ChatGPT Officially Moves Into Your Excel Spreadsheets
ChatGPT for Excel promises to write formulas, summarize sheets, and tweak data in real time for business users. Office workers are excited and terrified: yes, it can kill boring work, but it also turns your humble spreadsheet into another AI black box that can quietly mess up numbers.
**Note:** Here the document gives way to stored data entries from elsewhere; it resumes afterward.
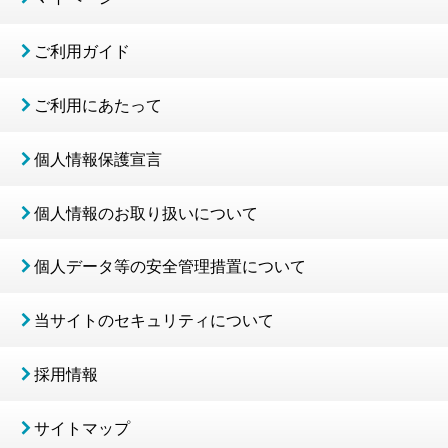
ご利用ガイド
ご利用にあたって
個人情報保護宣言
個人情報のお取り扱いについて
個人データ等の安全管理措置について
当サイトのセキュリティについて
採用情報
サイトマップ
Claude Starts Asking Users For Real ID Checks
Anthropic says some Claude users will need identity verification to keep using powerful AI tools, citing abuse and legal rules. The idea of scanning IDs to talk to a chatbot has people split: some want safer models, others see yet another surveillance creep from big AI.
RedSun Exploit Makes Windows Defender Your Worst Enemy
The RedSun post shows how a goofy interaction with Microsoft Defender in the April update lets attackers escalate to full SYSTEM on Windows 10, 11, and Server. It is equal parts comedy and horror, and admins are treating Defender more like a liability than a shield right now.
Dev Calls Out Cal.com Over Open Source Exit
A widely shared blog says Cal.com blaming AI-driven attackers for going closed source is just a cover for a business pivot. The author argues open source is not dead, and that proper security, not secrecy, is what actually protects users. The dev crowd seems to agree loudly.
Google Data Handed To ICE After Broken Privacy Promise
A researcher says Google promised his protest-related data would be deleted, then it allegedly surfaced in an ICE immigration case. It is a chilling reminder that cloud logs, location trails, and account history can live on long after PR statements say they are gone.
Hidden Files In Satellite TV Beat Iran Blackout
Activists used satellite TV broadcasts to sneak encrypted files into Iran during a near-total internet shutdown. The scheme shows how old-school satellites can outplay modern censorship, and it leaves authoritarian regimes looking pretty clueless about their own tech controls.
US Pushes OS Level Age Checks For The Internet
A proposed US law would push age verification down into operating systems like Windows, letting platforms offload the job. Critics see a surveillance nightmare and a gift to big vendors like Meta and Microsoft, who would suddenly sit between kids and the entire web.